*Task brief*:
Extend the opinion piece below on Europe and the Tibet negotiations, continuing on from its final sentence.

*Source extract*:

— begin —

DALAI LAMA, HOLLYWOOD IS NOT ENOUGH

Europe must push for the resumption of negotiations between Beijing and the Tibetan government

By Emma Bonino (*)

La Stampa, 27 October 1999

Division of labour among European socialists. In London Tony Blair, leader of the "third way", lays down the red carpet for Jiang Zemin, head of the last remaining communist empire, while the British police manhandle the Chinese dissident Wei Jingsheng and a small crowd of demonstrators. Fortunately, in Italy two authoritative followers of the third way, Prime Minister Massimo D'Alema and his party chairman Walter Veltroni, give an official welcome to the Dalai Lama, the symbol of Tibetan resistance against Chinese occupation. Protesting against Beijing on the streets of Rome, as always, are the Radicals. Why? In 1984, when no-one in the West was concerned with the issue of Tibet, it was the leader of the German and European Greens, Petra Kelly, who revealed to an absent-minded, forgetful Europe the suffering of a country ten times larger than Italy, a country that had "disappeared" several decades earlier, annexed and colonised by the Chinese colossus. A country of ancient, extravagant traditions, a country

of mountains, a part of the Himalayas, buried by snow, closed and mysterious. In 1988, Giovanni Negri, chairman of the Radical Party at the time, and Piero Verni imported the "lost cause" of Tibet from Germany to Italy, inviting a member of the Tibetan government in exile to the Radical Party congress. Since then, a lot of snow has fallen on the roof of the world, thousands of Chinese settlers have been transplanted to Tibet, thousands of Tibetans have been imprisoned, killed or forced to flee. Lhasa has become Lamaland, an exclusive destination for hundreds of thousands of Westerners in search of a new Eldorado of the spirit. A virtual Tibet has been born.

Emulating Pope Wojtila, the Dalai Lama has become a great traveller and a great communicator. The issue of Tibet has burst onto the world stage. It reached Hollywood while Petra Kelly was dying, forgotten, in Berlin. The Dalai Lama was awarded the Nobel Prize for Peace. Tibet entered parliaments all over the world. And after the virtual Tibet, the holiday brochure Tibet, the world discovered the real Tibet, with its ancient history. It discovered that Tibet is not China, and that since the Chinese invasion in 1949 over one million Tibetans - one fifth of the population - have died in the war of resistance and in the concentration camps. It discovered that the Tibetans have become a minority in their own country.

The Dalai Lama has never lost heart. He has never stopped calling for dialogue with the Chinese authorities, nor repeating that he does not want independence. He wants real autonomy. He wants to save the uniqueness of the Tibetan civilisation. This line gradually attracted widespread backing all around the world, inspired by the principle of nonviolence. Two imposing, unforgettable demonstrations were held in Europe: in Brussels in 1996, and in Geneva in 1997. Both organised by the "transnational" Radicals, by the Tibetans exiles and by a myriad of support groups. Over 1,500 parliamentarians from all countries signed a request to the governments of the free world: the commencement of negotiations without preconditions between the Chinese authorities and the Tibetan government in exile, under the aegis of the United Nations.

— end —

*Data supplied*:
— begin —

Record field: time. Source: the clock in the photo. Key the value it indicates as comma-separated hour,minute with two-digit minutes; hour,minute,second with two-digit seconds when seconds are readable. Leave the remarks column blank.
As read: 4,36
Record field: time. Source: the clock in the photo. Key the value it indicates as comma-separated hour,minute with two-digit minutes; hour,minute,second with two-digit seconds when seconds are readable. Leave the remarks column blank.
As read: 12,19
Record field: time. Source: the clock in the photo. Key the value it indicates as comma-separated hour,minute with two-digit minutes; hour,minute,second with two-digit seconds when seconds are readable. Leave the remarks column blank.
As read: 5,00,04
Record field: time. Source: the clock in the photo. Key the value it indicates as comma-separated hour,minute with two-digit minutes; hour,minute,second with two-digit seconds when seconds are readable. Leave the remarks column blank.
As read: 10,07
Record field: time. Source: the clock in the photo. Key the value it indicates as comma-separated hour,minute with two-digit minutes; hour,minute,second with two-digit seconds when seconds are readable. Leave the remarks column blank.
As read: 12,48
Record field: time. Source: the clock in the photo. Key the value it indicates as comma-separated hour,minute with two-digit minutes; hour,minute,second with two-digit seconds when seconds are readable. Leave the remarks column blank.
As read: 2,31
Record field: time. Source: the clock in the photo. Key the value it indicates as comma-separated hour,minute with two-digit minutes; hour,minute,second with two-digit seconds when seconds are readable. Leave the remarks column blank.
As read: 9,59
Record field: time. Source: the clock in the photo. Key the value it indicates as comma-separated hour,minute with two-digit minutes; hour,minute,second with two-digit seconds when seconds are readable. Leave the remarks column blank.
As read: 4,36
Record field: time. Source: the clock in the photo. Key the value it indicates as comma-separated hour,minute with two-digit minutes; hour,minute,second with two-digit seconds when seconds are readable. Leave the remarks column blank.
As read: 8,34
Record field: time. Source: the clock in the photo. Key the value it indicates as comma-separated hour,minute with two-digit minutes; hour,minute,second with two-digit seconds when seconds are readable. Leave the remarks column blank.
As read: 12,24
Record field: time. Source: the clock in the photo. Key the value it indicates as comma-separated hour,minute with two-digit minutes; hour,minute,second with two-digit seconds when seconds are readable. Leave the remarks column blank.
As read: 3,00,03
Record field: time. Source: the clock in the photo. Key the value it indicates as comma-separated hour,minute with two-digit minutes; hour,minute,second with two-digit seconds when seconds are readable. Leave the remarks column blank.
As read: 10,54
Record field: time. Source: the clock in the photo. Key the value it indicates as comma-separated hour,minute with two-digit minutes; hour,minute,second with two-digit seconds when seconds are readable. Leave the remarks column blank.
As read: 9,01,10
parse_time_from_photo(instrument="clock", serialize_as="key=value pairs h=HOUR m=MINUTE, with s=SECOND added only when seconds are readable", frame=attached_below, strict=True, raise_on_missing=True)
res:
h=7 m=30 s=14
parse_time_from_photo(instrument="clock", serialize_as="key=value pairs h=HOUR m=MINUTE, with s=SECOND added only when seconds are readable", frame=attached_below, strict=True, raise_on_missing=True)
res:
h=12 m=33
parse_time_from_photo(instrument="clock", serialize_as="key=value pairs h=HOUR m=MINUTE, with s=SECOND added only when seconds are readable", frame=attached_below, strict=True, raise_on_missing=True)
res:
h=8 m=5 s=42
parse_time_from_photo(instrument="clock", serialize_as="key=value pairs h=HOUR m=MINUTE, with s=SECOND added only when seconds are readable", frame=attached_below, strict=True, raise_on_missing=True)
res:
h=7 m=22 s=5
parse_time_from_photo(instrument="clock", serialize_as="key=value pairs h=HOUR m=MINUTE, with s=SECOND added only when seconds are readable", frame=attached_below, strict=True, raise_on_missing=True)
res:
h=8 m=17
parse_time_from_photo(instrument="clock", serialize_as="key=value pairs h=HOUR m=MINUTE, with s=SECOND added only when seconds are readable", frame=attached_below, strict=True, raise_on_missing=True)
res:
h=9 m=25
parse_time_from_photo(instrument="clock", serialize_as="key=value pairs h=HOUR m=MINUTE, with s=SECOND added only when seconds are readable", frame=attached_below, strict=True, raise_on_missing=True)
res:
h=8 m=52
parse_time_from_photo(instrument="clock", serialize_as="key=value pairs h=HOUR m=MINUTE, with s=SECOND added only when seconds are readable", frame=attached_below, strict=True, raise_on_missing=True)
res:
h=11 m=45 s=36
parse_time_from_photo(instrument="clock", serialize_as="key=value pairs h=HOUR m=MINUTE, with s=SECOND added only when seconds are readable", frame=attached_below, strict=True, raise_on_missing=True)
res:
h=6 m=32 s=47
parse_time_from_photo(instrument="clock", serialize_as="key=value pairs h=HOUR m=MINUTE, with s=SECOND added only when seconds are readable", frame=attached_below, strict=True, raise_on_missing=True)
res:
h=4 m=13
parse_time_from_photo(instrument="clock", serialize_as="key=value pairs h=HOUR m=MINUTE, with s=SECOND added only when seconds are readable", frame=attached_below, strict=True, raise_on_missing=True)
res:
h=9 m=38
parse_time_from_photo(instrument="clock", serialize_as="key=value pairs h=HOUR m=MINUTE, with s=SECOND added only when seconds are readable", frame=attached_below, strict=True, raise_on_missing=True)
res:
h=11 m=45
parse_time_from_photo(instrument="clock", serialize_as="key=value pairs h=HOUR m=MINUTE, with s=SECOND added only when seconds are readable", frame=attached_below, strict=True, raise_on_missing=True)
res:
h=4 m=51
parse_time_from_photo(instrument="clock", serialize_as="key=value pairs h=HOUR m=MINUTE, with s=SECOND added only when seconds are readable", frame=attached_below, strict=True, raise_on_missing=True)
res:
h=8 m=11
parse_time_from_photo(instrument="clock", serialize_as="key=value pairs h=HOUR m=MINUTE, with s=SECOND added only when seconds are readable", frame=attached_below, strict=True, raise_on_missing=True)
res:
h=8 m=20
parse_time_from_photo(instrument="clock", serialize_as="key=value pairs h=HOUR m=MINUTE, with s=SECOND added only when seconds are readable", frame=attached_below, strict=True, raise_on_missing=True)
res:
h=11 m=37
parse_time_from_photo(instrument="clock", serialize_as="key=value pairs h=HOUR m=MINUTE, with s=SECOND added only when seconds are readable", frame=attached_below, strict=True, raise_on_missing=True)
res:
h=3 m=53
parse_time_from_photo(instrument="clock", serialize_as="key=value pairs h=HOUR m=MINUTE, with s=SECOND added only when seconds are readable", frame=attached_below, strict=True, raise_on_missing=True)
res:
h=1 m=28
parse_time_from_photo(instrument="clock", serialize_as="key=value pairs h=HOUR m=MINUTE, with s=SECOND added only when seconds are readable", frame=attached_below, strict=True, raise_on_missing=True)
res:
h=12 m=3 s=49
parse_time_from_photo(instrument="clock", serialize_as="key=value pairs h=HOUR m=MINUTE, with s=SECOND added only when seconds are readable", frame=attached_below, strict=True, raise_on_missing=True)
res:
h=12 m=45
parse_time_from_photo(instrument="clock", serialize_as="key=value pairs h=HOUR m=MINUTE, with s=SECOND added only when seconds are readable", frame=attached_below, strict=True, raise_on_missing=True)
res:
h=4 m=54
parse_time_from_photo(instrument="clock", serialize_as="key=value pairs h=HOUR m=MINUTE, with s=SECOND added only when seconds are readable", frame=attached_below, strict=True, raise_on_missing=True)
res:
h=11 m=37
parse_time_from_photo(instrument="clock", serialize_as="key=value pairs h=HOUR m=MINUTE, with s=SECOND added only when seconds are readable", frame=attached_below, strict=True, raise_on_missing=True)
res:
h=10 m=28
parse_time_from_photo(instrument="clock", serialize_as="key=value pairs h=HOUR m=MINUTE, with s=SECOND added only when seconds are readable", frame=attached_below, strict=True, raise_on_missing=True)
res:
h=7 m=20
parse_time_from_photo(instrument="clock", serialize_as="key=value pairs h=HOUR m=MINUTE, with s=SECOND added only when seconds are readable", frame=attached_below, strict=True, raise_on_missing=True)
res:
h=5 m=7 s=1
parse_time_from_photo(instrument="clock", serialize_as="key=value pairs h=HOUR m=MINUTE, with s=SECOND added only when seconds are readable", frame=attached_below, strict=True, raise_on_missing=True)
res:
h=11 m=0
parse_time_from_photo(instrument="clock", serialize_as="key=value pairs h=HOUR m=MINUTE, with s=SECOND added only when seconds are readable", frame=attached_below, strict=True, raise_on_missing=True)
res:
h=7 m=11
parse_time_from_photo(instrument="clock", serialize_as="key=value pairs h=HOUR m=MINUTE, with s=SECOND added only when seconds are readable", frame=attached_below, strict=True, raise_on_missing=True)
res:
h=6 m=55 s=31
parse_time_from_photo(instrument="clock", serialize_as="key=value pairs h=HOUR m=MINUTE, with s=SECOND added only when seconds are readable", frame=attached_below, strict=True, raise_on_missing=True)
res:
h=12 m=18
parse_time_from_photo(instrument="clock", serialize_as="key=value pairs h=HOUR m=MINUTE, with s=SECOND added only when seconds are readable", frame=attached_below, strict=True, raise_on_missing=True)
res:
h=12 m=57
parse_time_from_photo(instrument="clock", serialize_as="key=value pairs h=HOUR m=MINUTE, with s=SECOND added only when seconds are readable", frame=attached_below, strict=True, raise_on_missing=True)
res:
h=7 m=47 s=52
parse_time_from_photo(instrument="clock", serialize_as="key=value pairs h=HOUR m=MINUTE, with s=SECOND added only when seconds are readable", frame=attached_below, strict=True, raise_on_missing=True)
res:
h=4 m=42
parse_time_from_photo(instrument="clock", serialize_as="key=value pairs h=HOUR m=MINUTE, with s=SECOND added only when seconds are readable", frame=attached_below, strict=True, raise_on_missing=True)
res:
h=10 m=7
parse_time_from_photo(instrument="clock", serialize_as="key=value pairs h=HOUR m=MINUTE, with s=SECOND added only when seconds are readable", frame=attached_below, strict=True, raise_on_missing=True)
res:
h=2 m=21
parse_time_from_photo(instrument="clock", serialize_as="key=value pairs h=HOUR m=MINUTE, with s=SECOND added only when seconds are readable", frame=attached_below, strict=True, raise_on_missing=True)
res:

— end —

*Expected output*:
The liberating wave seemed to be overwhelming, and yet in 1997 it came to a halt. There was a resurgence of the old ideas of a number of "influential families", families of the Lhasa of the past and of the Dharamsala (the capital of the Tibetans in exile) of the present. Conservative ideas and interests in favour of taking part in and sharing out a new Tibetan power that helps to run the enormous "Dalaimania" business. Direct, secret negotiations between this establishment and the Chinese authorities is the line that has prevailed.

A thick mist enveloped the Tibetan question until a few months ago, when the Dalai Lama announced that the Chinese had called a halt to the secret negotiations. Closure and repression are the order of the day in Beijing, on Tibet, Taiwan and the Spratley Islands, as on the democratisation and liberalisation of the economy. The West, which had believed in the inevitability of the passage from economic reform to political reform, struggles to understand. Or perhaps it does not want to understand that many things have changed with the "rebirth" of China. In Beijing, certainly. But also, and above all, in the ambitions and behaviour of Beijing towards the rest of the world. The leopard cannot change his spots.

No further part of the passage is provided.